On Thursday the Residential Landlords Association (RLA) released a brief story in which it:
warned that the sector faces “gross regulatory overload” that serves only to drive up rents at a time when tenants can least afford it.
The RLA is conducting an exercise on the costs of regulation and has identified “over 100 individual pieces of legislation and regulation containing around 400 individual measures affecting the sector”. The following examples were offered:
Amongst the measures is legislation going back to the 1730s, such as the 1730 Landlord and Tenant Act, allowing landlords to require tenants to pay double the yearly value where they stay on after expiry of a fixed term lease; and the Distress for Rent Act 1737, regarding provision for landlords where tenants desert premises, and obliging tenants remaining in premises after they give notice to quit to pay double rent.
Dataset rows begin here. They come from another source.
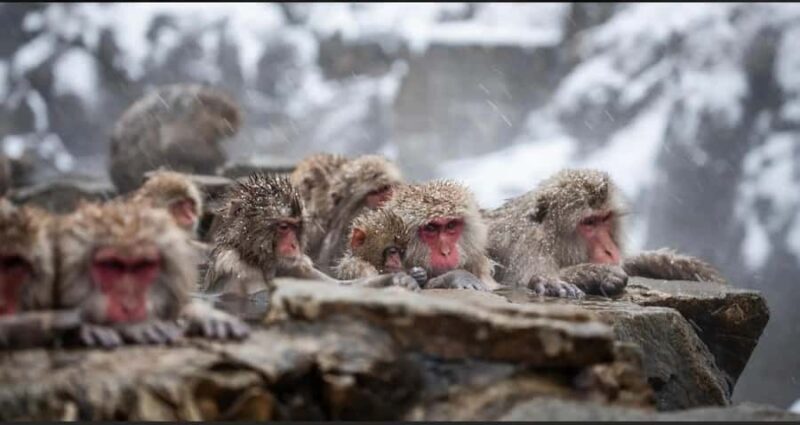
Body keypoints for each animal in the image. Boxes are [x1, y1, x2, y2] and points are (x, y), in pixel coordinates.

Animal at [202, 173, 420, 300]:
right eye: (283, 227)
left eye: (296, 226)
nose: (294, 246)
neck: (259, 260)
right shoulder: (235, 269)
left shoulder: (295, 265)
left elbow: (338, 287)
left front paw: (401, 279)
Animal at [484, 168, 726, 299]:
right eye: (589, 222)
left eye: (605, 218)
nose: (611, 251)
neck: (549, 237)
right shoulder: (527, 249)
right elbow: (516, 281)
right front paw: (592, 275)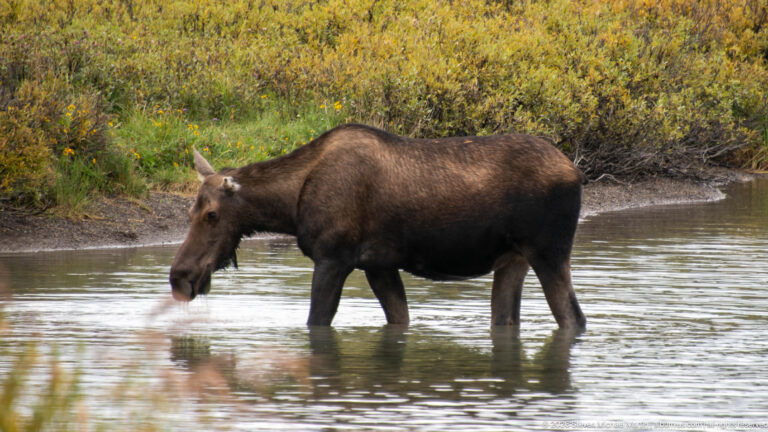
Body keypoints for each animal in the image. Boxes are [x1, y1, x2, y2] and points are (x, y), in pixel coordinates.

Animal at [170, 124, 587, 329]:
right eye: (188, 213)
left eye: (211, 214)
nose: (179, 276)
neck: (290, 205)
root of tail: (577, 172)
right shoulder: (379, 265)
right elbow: (399, 320)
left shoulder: (333, 258)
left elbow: (316, 322)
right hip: (513, 259)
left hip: (549, 252)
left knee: (574, 319)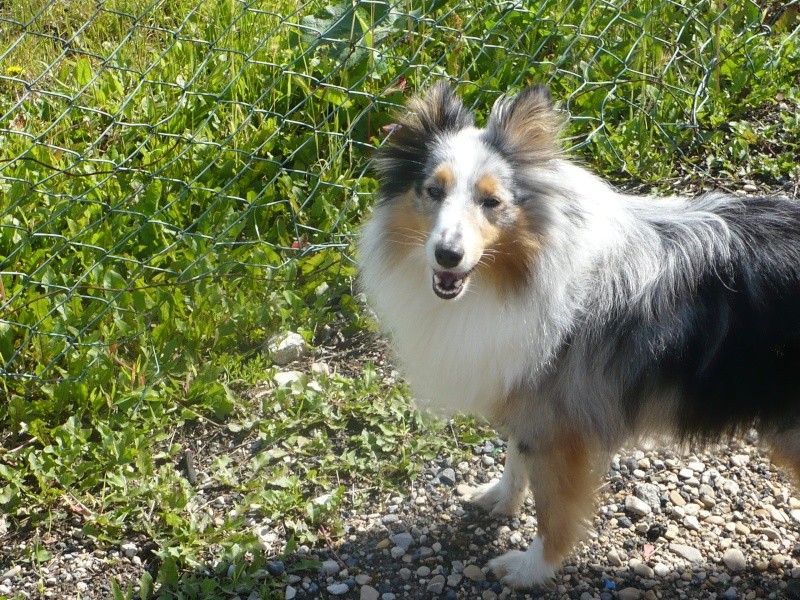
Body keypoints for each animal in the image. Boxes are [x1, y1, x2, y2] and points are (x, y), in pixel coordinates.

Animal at [360, 82, 800, 588]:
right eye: (434, 191)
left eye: (492, 202)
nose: (447, 255)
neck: (521, 270)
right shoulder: (529, 397)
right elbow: (515, 460)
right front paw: (499, 498)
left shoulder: (559, 424)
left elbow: (553, 511)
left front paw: (530, 568)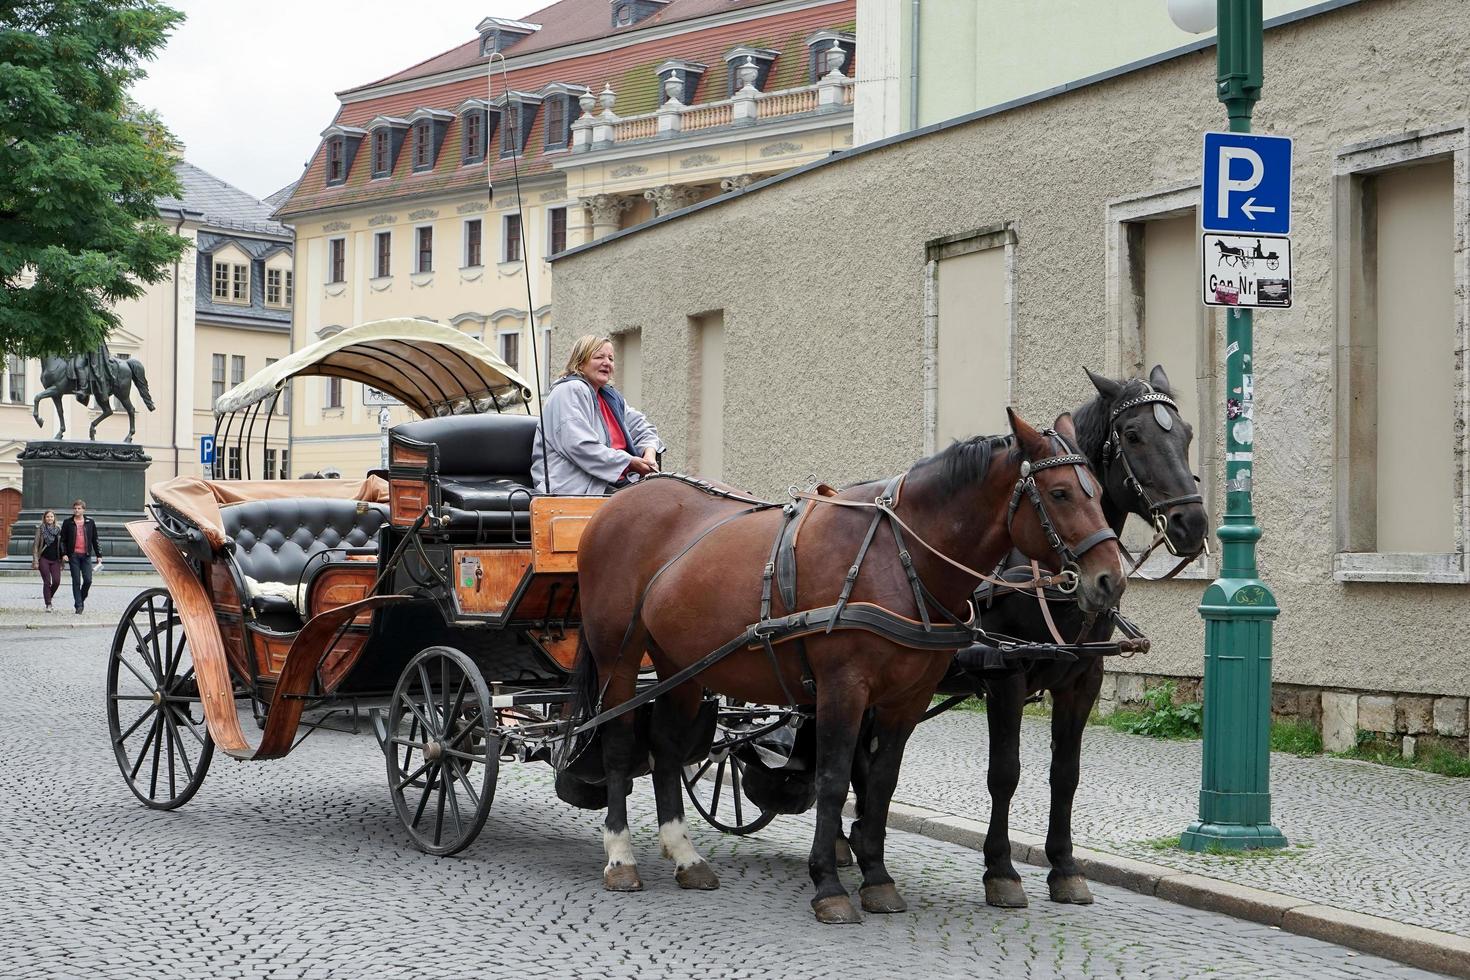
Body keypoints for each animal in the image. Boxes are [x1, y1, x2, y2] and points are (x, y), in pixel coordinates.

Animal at [573, 408, 1123, 928]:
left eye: (1099, 492)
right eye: (1059, 493)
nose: (1110, 581)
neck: (899, 555)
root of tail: (621, 502)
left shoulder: (908, 698)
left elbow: (881, 783)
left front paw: (876, 878)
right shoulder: (847, 688)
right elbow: (835, 780)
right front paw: (829, 885)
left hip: (678, 664)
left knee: (665, 747)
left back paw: (685, 855)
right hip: (620, 658)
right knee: (619, 744)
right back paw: (620, 856)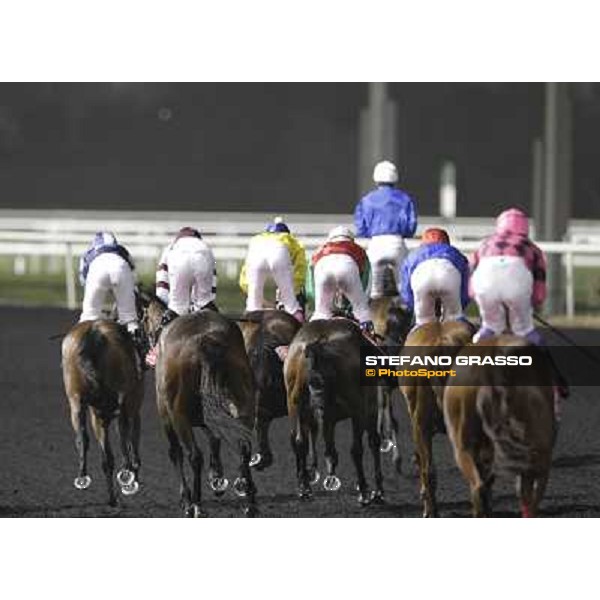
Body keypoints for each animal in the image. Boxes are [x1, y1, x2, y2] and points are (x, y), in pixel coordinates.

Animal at [61, 318, 144, 506]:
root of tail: (93, 333)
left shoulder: (98, 414)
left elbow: (107, 453)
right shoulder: (132, 406)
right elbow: (129, 441)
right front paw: (131, 477)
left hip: (76, 401)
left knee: (83, 439)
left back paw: (85, 479)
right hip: (124, 402)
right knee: (123, 439)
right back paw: (127, 476)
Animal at [139, 292, 258, 516]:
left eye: (143, 318)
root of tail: (204, 340)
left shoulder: (167, 417)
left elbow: (175, 452)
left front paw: (186, 498)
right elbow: (214, 439)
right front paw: (217, 478)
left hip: (179, 416)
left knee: (194, 455)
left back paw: (195, 504)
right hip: (244, 404)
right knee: (244, 446)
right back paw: (250, 504)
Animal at [284, 316, 382, 504]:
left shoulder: (326, 415)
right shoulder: (368, 407)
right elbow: (373, 442)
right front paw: (377, 491)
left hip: (294, 403)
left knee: (300, 441)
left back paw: (304, 488)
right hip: (357, 407)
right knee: (356, 449)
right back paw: (364, 491)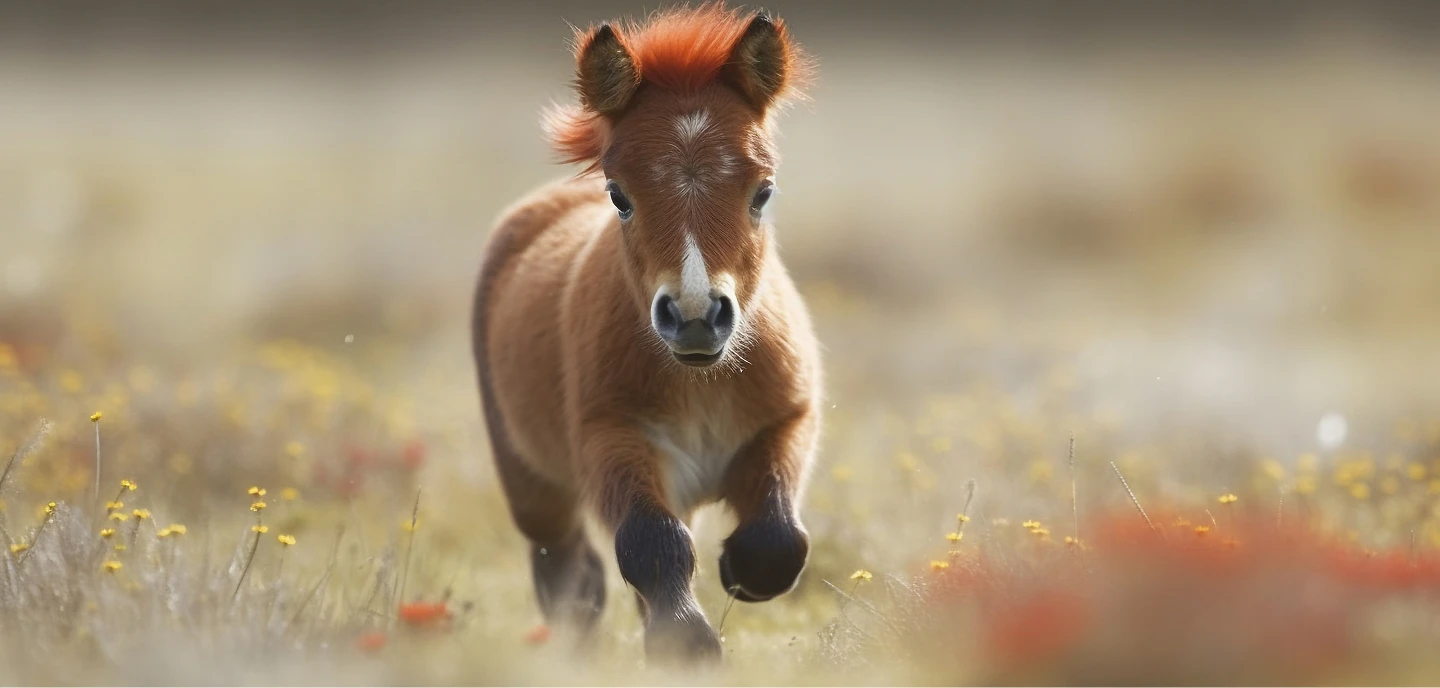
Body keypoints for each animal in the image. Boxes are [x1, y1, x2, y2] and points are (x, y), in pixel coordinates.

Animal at [471, 3, 821, 663]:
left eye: (763, 192)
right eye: (620, 196)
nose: (695, 315)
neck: (701, 378)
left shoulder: (785, 422)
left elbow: (777, 538)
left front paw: (736, 572)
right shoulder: (610, 439)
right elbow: (652, 543)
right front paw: (686, 645)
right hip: (534, 487)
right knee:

Somebody has clearly been doing some digging.
Richard Jones, the RLA’s Secretary, made the following comments on these findings:
Whilst the RLA will consider carefully the list of regulations and those which should rightly remain to protect landlords and tenants alike, already over-stretched local authorities cannot be expected to police all these, and more, regulations, as called for by some. You can pass as many laws as you want but the key issue is actually enforcing them.
With a supply crisis in the private rented sector we must do more to make investing in it attractive for potential new landlords. Faced with such regulation, it is little wonder that many simply do not feel up to it.
We would urge the Government to seriously look at those regulations that could be scrapped altogether without harming tenants’ or landlords’ interests. A good start would be to promote the virtues of self-regulated accreditation schemes, such as that run successfully by the RLA in Leeds. This would then enable local councils to better use finite resources to root out those landlords who provide a criminal service.
We might describe this as quite an idiosyncratic perspective. The more frequently encountered perspective is that the private rented sector needs greater regulation.
Why the difference? It isn’t simply that representatives of the landlord interest have a preference for maximising their discretion; they are, therefore, always inclined to argue for a reduction in regulation. There is an element of truth in this, but it wouldn’t be plausible to stop there. It is helpful to disentangle existing from effective legislation. And when we do the idiosyncratic nature of the RLA story becomes more apparent.
The starting point of this analysis – that there is a lot of legislation pertaining to landlord and tenant and it is spread all over the place – is undoubtedly correct. The RLA didn’t really need to go to the trouble of auditing this legislation. It is only a few years since the Law Commission went through the same exercise as part of its suite of projects on rental housing.
One of the outputs of those projects was a set of recommendations about simplification and codification of the law so that it was easier to comprehend and apply. It is a pity those recommendations were parked by the government of the day, although they are perhaps not dead and buried. If they’d been implemented then there would be less to exercise the RLA now.
The point is not that all this legislation exists. The point is that most people – including landlords and tenants – have no idea that it exists and no idea what it says. One law or other is regularly broken through inadvertence. And no one has the faintest idea that it’s happened.
Similarly, there is ample evidence that enforcement of these various provisions is, at best, intermittent, as I’ve discussed before. And the RLA statement recognises this point. And the likelihood of enforcement is probably declining as a consequence of austerity.
Plenty of law exists, but it is rather hard to argue that most of it is effective. It is even harder to argue, therefore, that it would have a significant impact upon the level of rent set by existing landlords. And the idea that the provisions of the Distress for Rent Act 1737 and such like discourage large numbers of people from even becoming private landlords seems rather extraordinary.
It also seems like a slightly unfortunate time to be championing the cause of self-regulation, given high profile events in the financial sector.
Yet, private renting is different. And with its reference to placing greater emphasis on self-regulation and accreditation the RLA statement is surely right. The key to increasing quality in the sector is not stronger retrospective enforcement but stronger peer group effects, shaping broad understandings of acceptable behaviour among landlords.
But the idea that the sector, as it operates in practice, is currently suffering from regulatory overload seems barely credible.